## [PROMPT]
Copy exactly the lines from the first line of the records below through the line containing "After accessing the", including both, and nothing else.

[Plain-text document sources]
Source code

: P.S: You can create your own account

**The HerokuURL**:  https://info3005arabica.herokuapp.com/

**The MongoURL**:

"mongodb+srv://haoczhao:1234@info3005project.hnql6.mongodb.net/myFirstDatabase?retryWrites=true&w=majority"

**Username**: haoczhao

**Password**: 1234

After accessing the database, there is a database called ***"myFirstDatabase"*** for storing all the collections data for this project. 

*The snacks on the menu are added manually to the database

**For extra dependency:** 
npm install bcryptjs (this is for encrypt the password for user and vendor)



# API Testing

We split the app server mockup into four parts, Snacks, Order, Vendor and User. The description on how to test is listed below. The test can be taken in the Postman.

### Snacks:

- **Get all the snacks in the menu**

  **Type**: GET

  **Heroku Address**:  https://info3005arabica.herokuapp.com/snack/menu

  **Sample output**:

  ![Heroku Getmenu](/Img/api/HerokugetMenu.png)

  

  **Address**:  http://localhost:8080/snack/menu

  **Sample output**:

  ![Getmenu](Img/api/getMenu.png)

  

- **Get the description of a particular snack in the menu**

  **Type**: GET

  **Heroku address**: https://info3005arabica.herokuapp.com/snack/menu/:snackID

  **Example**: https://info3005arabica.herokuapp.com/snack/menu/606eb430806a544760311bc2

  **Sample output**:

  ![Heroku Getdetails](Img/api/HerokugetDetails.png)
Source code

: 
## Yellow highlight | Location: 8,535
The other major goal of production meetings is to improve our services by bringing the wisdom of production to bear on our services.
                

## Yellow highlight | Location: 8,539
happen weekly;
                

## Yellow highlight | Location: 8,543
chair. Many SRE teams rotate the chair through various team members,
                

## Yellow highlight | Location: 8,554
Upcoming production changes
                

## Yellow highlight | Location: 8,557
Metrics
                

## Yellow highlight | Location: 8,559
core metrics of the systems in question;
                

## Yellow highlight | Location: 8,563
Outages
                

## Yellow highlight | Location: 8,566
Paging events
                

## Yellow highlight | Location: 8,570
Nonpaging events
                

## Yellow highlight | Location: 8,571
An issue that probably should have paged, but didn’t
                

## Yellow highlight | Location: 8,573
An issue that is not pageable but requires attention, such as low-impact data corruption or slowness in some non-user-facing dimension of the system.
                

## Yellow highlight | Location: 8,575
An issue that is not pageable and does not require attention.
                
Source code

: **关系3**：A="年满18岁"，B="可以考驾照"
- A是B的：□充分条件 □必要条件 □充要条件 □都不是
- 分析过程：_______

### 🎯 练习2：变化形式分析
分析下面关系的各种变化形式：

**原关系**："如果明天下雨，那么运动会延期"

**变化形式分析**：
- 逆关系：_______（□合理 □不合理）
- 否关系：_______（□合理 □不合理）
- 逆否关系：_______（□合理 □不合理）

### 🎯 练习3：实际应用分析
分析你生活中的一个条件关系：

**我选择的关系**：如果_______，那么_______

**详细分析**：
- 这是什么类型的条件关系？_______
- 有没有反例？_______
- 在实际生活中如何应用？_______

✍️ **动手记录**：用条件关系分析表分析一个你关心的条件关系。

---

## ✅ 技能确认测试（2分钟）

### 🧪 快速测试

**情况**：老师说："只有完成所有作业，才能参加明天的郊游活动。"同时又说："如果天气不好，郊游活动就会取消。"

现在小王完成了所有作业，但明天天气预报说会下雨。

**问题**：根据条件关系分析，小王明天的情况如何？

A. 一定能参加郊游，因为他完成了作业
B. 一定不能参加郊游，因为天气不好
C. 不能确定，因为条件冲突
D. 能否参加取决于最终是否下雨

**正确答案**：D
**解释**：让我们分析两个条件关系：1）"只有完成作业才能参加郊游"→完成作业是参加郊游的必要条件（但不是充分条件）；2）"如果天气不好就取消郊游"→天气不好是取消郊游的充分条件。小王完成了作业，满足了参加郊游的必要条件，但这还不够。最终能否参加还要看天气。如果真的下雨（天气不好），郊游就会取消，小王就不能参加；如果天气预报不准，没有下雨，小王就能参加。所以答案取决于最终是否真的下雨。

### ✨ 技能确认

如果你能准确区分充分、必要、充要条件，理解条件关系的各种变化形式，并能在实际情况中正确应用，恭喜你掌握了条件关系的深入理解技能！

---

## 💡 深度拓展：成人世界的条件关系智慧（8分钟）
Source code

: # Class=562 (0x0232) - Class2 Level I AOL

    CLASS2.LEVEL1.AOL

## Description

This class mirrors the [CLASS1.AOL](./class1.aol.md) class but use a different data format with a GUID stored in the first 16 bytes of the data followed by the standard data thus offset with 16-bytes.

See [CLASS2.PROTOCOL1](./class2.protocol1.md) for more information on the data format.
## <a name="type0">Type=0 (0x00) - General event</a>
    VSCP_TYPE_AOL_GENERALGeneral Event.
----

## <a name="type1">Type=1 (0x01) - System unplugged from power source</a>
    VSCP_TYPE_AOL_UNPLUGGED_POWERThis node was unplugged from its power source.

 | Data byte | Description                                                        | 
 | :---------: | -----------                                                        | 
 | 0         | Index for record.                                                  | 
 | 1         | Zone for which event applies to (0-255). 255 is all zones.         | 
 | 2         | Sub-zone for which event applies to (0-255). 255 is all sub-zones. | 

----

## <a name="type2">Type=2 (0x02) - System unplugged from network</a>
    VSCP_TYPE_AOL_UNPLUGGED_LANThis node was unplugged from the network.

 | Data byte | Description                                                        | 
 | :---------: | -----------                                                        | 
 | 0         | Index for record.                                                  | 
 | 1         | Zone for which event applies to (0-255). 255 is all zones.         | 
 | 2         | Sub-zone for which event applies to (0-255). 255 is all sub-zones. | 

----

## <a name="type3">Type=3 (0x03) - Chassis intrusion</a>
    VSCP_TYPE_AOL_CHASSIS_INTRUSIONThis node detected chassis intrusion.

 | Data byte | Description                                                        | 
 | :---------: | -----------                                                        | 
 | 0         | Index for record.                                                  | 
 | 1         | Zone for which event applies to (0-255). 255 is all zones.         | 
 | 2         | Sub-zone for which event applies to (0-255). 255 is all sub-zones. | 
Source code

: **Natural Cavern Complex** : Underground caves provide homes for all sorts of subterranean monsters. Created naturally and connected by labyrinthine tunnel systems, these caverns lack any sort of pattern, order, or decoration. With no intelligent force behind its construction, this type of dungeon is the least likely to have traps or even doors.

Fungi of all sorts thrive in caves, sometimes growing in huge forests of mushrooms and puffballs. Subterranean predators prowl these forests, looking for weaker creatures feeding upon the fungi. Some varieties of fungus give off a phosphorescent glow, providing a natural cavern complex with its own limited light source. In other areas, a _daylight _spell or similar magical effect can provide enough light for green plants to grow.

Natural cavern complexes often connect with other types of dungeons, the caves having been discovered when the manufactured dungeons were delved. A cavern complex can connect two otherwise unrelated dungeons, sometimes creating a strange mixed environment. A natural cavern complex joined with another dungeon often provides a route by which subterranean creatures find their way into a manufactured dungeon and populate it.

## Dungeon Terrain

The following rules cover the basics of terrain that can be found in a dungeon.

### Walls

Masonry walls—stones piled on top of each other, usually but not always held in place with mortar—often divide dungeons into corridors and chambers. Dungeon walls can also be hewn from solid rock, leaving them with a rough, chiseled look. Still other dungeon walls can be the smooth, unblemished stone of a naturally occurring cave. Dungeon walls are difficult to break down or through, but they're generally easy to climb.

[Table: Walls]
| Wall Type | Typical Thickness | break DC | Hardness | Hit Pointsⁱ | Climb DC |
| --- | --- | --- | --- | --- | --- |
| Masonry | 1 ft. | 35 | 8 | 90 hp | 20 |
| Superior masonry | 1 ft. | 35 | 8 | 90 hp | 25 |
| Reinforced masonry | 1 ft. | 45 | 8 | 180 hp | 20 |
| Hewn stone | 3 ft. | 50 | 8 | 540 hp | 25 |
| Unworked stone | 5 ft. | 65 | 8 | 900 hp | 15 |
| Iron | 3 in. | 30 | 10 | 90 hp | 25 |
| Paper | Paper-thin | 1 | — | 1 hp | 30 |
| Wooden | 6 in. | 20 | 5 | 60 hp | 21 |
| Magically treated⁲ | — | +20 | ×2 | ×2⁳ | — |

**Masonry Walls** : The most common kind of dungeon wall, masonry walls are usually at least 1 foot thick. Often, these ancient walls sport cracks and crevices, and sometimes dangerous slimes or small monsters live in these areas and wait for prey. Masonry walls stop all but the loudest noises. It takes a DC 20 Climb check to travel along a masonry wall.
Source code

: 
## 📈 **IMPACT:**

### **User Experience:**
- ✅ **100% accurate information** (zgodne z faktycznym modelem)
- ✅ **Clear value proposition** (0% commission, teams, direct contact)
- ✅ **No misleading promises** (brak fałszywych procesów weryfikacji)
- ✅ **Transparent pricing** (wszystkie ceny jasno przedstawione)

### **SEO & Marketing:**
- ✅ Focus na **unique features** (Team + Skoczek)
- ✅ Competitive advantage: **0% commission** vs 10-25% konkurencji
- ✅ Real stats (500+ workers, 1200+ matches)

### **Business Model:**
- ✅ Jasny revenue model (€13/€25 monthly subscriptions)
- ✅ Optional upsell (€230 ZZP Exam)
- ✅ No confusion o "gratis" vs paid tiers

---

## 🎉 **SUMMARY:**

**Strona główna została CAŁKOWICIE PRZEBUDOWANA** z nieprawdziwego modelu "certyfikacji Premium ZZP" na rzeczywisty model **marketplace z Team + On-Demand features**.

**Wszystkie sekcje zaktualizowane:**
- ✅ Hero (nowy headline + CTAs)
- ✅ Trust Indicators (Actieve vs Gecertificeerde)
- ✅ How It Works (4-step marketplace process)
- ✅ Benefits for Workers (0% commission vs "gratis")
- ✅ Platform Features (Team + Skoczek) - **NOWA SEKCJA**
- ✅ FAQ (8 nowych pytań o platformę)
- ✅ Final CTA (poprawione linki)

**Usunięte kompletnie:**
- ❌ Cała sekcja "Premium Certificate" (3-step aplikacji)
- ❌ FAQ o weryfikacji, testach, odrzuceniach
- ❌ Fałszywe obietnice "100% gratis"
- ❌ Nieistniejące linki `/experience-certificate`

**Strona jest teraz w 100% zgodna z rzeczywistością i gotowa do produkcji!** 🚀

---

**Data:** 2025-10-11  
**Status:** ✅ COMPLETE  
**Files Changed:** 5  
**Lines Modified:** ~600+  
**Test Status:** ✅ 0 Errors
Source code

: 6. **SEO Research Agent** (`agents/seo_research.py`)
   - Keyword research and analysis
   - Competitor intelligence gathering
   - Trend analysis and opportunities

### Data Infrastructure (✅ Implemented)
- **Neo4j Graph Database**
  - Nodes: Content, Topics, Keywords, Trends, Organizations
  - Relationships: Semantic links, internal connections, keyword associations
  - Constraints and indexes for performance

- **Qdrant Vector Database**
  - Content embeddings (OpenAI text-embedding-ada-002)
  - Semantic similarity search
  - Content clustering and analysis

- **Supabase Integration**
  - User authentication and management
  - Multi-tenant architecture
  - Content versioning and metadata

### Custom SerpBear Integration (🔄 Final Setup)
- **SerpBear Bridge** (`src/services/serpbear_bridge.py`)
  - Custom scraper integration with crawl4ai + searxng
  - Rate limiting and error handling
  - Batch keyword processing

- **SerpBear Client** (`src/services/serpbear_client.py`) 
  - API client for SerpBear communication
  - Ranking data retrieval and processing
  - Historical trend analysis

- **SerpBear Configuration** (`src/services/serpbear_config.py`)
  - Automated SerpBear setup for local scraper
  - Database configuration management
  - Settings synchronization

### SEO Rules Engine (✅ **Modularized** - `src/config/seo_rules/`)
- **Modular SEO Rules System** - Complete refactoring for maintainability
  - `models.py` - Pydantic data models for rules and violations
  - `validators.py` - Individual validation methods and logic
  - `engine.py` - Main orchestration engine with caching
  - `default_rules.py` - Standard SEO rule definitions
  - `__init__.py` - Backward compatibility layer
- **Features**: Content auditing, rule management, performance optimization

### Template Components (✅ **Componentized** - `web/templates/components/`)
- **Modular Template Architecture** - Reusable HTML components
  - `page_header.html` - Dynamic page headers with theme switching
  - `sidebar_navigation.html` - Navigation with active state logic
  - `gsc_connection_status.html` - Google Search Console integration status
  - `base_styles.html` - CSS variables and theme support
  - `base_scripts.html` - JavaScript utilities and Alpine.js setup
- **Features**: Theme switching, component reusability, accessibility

## [RESULT FOR THIS TASK]
Source code

: P.S: You can create your own account

**The HerokuURL**:  https://info3005arabica.herokuapp.com/

**The MongoURL**:

"mongodb+srv://haoczhao:1234@info3005project.hnql6.mongodb.net/myFirstDatabase?retryWrites=true&w=majority"

**Username**: haoczhao

**Password**: 1234

After accessing the database, there is a database called ***"myFirstDatabase"*** for storing all the collections data for this project. 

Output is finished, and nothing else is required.